Nvidia Reports Successful Transition to New Process Technology

Nvidia Admits: GeForce GTX 280, 260 Are Too Expensive to Make

by Anton Shilov
11/07/2008 | 11:52 PM

Nvidia Corp. said during a conference call with the financial analysts that it had transited its mainstream and performance-mainstream graphics processing units (GPUs) to a new process technology, which helps to reduce costs. In addition, the firm confirmed that it is about to release its high-end graphics processors made using 55nm process technology.

 

“Improving gross margin while managing operating expenses enabled us to significantly improve our operating fundamentals. We transitioned our performance segment GPUs to 55nm and are now poised to recapture lost share,” said Jen-Hsun Huang, president and chief executive at Nvidia, during the most recent conference call with financial analysts.

In particular, Nvidia’s GeForce 9600 GT, GeForce 9800 GT, GeForce 9800 GTX+ and some other similar products now feature GPUs made using 55nm process technologies, which means that they are less expensive to make and may offer higher performance due to higher clock-speeds.
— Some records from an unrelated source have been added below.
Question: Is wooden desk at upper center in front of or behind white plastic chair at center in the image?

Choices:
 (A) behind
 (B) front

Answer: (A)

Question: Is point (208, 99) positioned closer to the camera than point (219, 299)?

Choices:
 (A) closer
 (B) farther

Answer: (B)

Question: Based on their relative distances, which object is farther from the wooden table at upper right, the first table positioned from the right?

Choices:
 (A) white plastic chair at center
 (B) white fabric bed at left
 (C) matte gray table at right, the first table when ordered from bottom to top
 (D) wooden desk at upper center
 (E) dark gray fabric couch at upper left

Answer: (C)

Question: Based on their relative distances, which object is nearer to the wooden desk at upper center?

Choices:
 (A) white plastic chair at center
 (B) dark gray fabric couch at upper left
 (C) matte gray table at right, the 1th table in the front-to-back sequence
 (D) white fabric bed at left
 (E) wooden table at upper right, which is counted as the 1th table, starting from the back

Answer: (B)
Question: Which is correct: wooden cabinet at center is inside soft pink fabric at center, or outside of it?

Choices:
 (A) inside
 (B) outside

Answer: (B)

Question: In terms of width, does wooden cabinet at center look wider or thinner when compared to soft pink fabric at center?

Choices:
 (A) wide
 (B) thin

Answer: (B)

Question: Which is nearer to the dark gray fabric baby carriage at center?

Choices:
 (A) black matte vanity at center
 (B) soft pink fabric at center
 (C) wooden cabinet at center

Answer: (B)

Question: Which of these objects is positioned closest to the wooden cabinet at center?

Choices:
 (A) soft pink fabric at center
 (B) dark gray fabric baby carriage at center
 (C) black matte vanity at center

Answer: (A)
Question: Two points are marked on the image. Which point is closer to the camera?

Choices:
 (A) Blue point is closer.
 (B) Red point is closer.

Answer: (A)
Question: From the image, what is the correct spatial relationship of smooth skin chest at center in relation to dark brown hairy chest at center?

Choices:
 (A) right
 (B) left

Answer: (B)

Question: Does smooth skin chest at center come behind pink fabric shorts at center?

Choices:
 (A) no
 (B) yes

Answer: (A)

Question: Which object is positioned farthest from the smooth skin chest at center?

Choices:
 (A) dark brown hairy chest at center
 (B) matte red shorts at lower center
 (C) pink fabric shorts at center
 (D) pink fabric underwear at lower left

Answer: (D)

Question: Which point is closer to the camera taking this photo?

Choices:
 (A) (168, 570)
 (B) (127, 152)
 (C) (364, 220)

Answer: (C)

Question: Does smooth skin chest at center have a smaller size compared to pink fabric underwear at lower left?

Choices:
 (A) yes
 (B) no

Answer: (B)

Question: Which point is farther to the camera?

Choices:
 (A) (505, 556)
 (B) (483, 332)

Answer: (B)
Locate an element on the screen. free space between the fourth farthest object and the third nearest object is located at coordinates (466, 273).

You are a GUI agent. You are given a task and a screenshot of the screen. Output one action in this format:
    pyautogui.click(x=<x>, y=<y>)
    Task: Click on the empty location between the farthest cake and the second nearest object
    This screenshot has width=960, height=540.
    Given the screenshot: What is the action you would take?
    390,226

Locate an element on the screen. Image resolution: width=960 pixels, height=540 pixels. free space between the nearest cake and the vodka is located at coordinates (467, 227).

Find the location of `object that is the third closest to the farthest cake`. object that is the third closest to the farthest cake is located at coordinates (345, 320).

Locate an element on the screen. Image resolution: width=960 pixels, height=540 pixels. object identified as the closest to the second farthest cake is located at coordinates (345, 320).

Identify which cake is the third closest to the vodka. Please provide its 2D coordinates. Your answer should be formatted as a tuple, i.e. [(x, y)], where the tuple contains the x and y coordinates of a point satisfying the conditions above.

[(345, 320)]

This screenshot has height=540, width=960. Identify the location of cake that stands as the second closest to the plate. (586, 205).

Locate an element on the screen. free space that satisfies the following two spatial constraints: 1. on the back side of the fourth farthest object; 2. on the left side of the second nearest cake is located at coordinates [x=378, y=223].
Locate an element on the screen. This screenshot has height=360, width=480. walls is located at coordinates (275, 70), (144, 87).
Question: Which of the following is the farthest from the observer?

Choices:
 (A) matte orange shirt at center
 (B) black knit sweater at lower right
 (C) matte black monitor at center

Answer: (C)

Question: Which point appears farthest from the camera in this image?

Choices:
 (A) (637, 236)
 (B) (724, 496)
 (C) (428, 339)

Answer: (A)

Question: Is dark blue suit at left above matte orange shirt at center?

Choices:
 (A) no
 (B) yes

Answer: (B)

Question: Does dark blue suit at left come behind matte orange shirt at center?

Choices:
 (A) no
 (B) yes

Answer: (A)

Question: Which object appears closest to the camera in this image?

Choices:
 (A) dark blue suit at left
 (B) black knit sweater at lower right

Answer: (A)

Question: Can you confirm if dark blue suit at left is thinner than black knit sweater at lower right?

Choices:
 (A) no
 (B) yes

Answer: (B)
Additionally, Nvidia started shipping its chipsets with integrated graphics that are also made using 55nm fabrication process.

“We have 65nm inventory remaining, but everything we are ramping now is 55nm and everything on the high-end that we are shipping now is 55nm,” added Mr. Huang, implying that Nvidia is ready with its code-named GT200b/GT206 graphics processor, which is a lower-cost version of the GT200/G200 that powers GeForce GTX 260 and GTX 280 graphics cards.

The head of Nvidia expressed hopes that the company would regain market share in the high-end segment thanks to newer and less expensive graphics processor. The company also admitted that the GeForce GTX-series graphics cards were too expensive to manufacture to react quicky on ATI's offence with the Radeon HD 4800 lineup.

“We absolutely will regain market share and this is a segment where technology matters, performance matters, architecture matters, and we have the best lineup. Our challenge was never architectural leadership, our challenge was that we were caught flat footed at 65nm and our chip and board solution was just too expensive. And so, we have made that transition in Q2 and we are in Q3 and we are through that transition, and we are off and running,” said Mr. Huang.

For the third quarter of fiscal 2009, revenue was $897.7 million compared to $1.12 billion for the third quarter of fiscal 2008, a decrease of 20%. For the nine months ended October 26, 2008, revenue increased to $2.94 billion compared to $2.90 billion for the nine months ended October 28, 2007, an increase of 2%.